1) Oh I thought that Auber was an RTD but now I see it is a thermistor. You'd have to figure out the curve coefficients for their probes because there aren't standard values. It isn't as simple as a two point calibration, as you can see the graphs aren't straight lines, they're like triple natural logs. You could ask them for a datasheet and I could do the math :-D Also is that probe connector is too big for the heatermeter, or is it a regular mono jack?

2) Depends completely on your selected probe. 10k was selected to give high accuracy around the 220F mark, but stretch the curve and move it enough to give acceptable accuracy up to around 400F. The higher the resistance the higher the noise, but if you stay in the 10k-220k range I bet it would be fine. You could also put in potentiometers and dial them in. However, there's no guarantee you'll stretch any given curve into any given range, or that if you can the sensitivity won't be bonkers like 2F per ADC tick which will bounce your temp all over the place.

3) No. I have manually tried every autotuning method I could and none of them worked at all so I never have implemented them in code. It is different with an electric element, but a BBQ has so many variables it just doesn't work unless the situation is tightly controlled. I'd rather not implement one then have to try and diagnose why it never works for anyone.

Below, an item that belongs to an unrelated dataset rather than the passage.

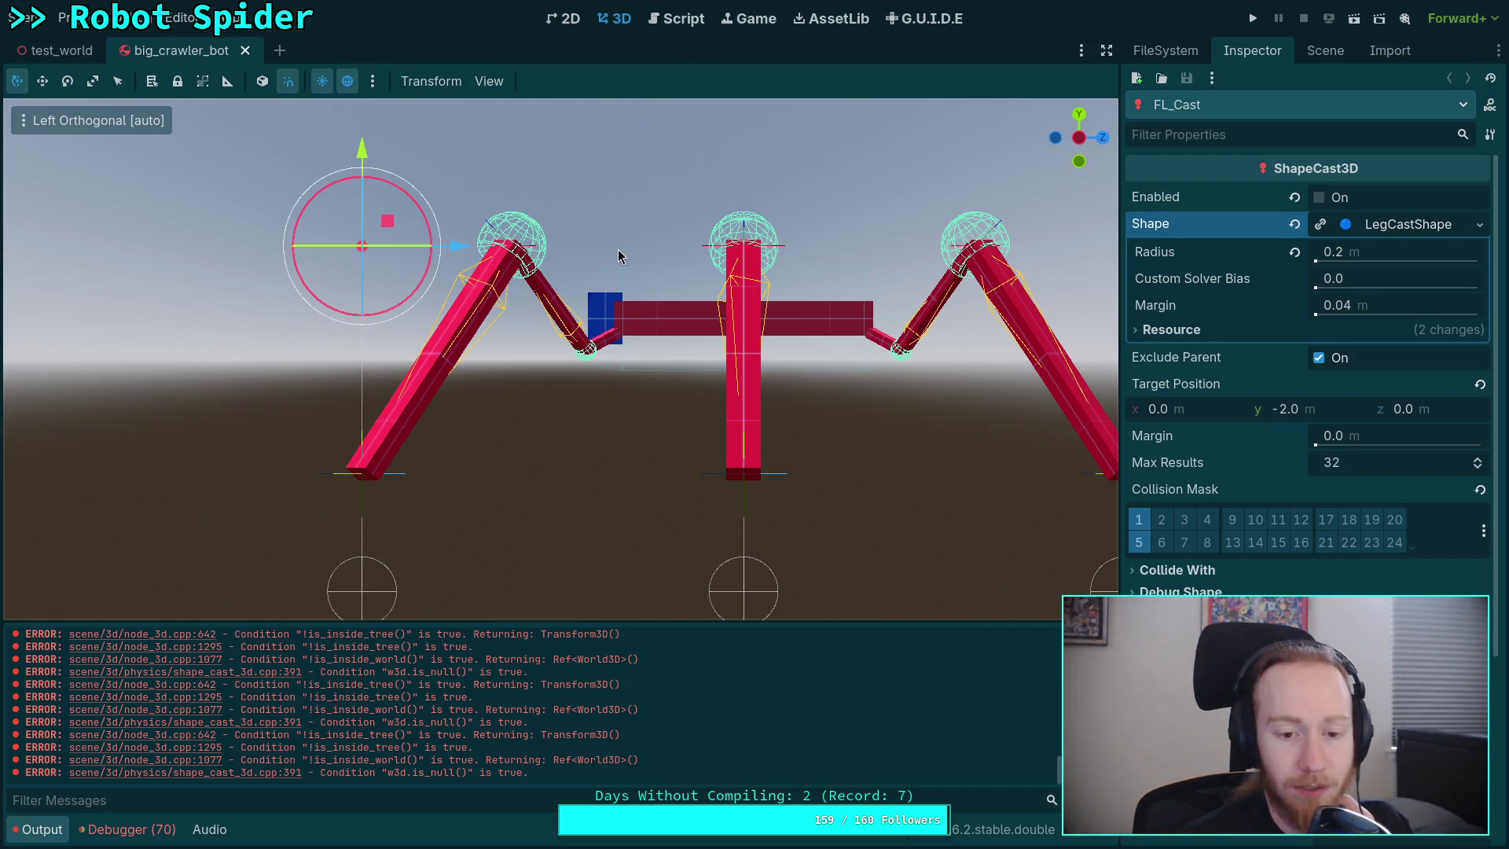
# - Switch to workspace 5 and launch Krita from the app launcher
pyautogui.press('super+5')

4) No. There's no secondary output to drive a lockout. I have had a cheap SSR lock in the on position and turning off signal to it did nothing, I had to cycle power fully. To do this there would need to be a second output to run a second relay and we don't have that. HeaterMeter will already be at 0 output if you're way far beyond your setpoint so the normal control mechanism won't work.
 
Ok... well I have ordered all the parts (except the case) and some things have been arriving all week. I'm ready to start some soldering tomorrow. Is there a PDF or printed form of building instructions for a newbie? I can use the wiki instructions but heard people talking about something that normally came with the kit they ordered? I ordered parts since I wanted to build a 4-line LCD version. And man, using Digikey and Newark was rough since the shipping was more than the couple parts I got from them. Sure would be nice if mouser had all the parts!

I heard stories about soldering the SMD parts. I bought a 2in1 soldering SMD rework station cheap from ebay. I hope this makes things a little easier. Anyone use the hot air portion of the station like this to do the SMD soldering? Just apply some solder/flux to the pads, let it cool, apply the SMD component, hold it down with tweezers or something and apply hot air maybe?

I can't wait to see how this turns out!
 
The sheet that comes with the kit is just a parts list which makes it easier to identify which parts are which because they all come in one big bag. All you parts are in individual bags so I don't know if it would be much help but there are images of the parts sheet on the HeaterMeter Store page.
 
Thanks... I got things figured out today and built my unit. Unfortunately, I forgot the JP1 socket on my parts order. Now I'm contemplating building a complete second unit since I also have a few leftover parts from my first order here.